Le prestige de l’entraîneur aux cheveux gris et aux fines lunettes rectangulaires reste cependant indéniable au Brésil, à tel point que le parti social-démocrate (PSDB) l’a convaincu de participer à sa campagne pour le gouvernement de Rio de Janeiro en 2014. C’est que son palmarès dans les autres compétitions impressionne, et surtout qu’il n’a jamais – hormis en début de carrière – cédé aux sirènes du volley européen ni aux salaires qui vont avec.

« Il cherche toujours l’innovation »

« Valeu ! » | MARCELO DEL POZO / REUTERS

Il a préféré construire, chez les femmes puis chez les hommes, un système de formation et d’entraînement qui assure la prospérité du volley-ball brésilien. « Bernardinho a mis en place un système quasiment parfait. On peut déplacer les pièces et changer les noms sans altérer la qualité de l’équipe », affirmait le passeur de l’équipe nationale, Marlon, en 2011.

« Il cherche toujours l’innovation dans le jeu, fait évoluer ses joueurs », observe le sélectionneur français Laurent Tillie, admiratif de « sa longévité au haut niveau » et de sa capacité à entraîner filles et hommes en même temps. Suivant son exemple, Laurent Tillie entraînera la saison prochaine les filles de l’AS Cannes en même temps que l’équipe de France masculine.

Volubile, bilingue et rarement inintéressant, Bernardinho cumule ses activités de sélectionneur et entraîneur de l’équipe féminine de Rio de Janeiro avec celles de conférencier et d’investisseur. Diplômé d’économie à l’université catholique de Rio, il a investi dans une chaîne de restaurants, de salles de sport et de cours en ligne. Il a aussi associé son nom à la création d’écoles de volley réparties dans plusieurs régions du pays.

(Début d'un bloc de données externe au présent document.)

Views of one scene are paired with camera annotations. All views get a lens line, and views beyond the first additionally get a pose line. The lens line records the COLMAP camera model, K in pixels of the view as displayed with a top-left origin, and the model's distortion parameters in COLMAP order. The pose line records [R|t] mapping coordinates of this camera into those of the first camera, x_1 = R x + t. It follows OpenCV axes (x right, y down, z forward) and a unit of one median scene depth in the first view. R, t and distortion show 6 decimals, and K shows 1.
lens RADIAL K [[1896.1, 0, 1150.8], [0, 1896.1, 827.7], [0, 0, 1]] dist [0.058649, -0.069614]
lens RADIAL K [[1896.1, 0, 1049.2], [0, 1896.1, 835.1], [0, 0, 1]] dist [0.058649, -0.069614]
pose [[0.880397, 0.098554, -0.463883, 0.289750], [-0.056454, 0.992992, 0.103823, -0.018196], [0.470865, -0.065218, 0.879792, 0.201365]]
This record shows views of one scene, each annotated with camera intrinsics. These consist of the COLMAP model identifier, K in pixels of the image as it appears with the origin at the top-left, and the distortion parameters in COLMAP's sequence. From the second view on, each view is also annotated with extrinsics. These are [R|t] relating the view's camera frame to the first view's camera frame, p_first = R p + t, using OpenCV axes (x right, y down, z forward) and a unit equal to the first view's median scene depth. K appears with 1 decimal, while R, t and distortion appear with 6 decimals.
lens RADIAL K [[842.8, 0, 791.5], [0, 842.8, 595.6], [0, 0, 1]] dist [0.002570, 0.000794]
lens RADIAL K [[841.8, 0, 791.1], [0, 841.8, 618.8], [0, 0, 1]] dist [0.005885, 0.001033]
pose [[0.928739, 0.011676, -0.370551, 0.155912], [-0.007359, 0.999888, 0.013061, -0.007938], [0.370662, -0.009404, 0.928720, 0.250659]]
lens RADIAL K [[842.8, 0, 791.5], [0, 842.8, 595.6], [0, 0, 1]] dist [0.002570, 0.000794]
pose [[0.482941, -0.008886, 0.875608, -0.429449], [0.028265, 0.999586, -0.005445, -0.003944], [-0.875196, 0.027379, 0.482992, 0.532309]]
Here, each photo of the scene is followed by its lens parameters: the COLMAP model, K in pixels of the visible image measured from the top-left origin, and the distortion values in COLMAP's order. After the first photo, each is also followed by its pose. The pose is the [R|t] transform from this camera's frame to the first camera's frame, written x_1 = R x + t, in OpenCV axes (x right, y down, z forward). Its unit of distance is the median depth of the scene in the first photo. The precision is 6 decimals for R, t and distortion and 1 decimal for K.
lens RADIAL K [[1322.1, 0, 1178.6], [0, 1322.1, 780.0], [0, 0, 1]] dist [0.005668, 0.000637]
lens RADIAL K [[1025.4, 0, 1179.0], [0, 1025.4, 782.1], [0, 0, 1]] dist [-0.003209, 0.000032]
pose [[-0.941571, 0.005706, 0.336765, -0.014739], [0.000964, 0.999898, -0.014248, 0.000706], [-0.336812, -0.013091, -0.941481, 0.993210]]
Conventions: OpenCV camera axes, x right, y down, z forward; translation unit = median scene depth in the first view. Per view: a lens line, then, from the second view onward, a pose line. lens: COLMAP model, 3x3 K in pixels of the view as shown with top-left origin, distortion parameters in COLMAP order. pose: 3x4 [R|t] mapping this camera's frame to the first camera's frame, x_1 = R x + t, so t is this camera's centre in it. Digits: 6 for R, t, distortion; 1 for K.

Malgré son air sévère et ses coups de gueule, il est réputé proche de ses joueurs, parmi lesquels son fils Bruno Rezende, passeur et surnommé... Bruninho.

« On a l’impression d’être Michael Phelps »

Après leur victoire inaugurale contre le Mexique, le père et le fils, capitaine, avaient fait face à la presse brésilienne et internationale pour une conférence de presse sans saveur. Le sélectionneur, qui a commencé à jouer au volley sur la plage de Copacabana, n’avait quitté son air austère qu’au moment d’évoquer son sentiment de disputer les Jeux olympiques dans sa ville natale :

« C’est formidable de venir au Maracanazinho [le grand stade de volley de Rio] et de sentir cet enthousiasme, mais je me suis conditionné pour ne pas penser à tout ça, pour la prendre comme une autre compétition importante.
La seule différence, c’est le soutien. Partout où l’on va, on a l’impression d’être Michael Phelps, Rafael Nadal ou les basketteurs américains, car les gens nous connaissent. Parfois, je suis plus connu que certains athlètes qui sont des stars mondiales ! La femme de ménage, au village olympique, veut prendre une photo... Les gens ont l’opportunité de rencontrer des gens qu’ils voient normalement uniquement à la télé, c’est une sensation formidable de leur offrir ça. Mais pour le reste, j’essaye de ne pas me laisser envahir par l’émotion. »

Elle viendra peut-être en début de nuit à Rio, si d’aventure le Brésil sort par la petite porte. Bernardinho, que sa fille de 15 ans regrette de voir trop peu, n’a pas dit s’il continuerait à guider le volley brésilien jusqu’en 2020.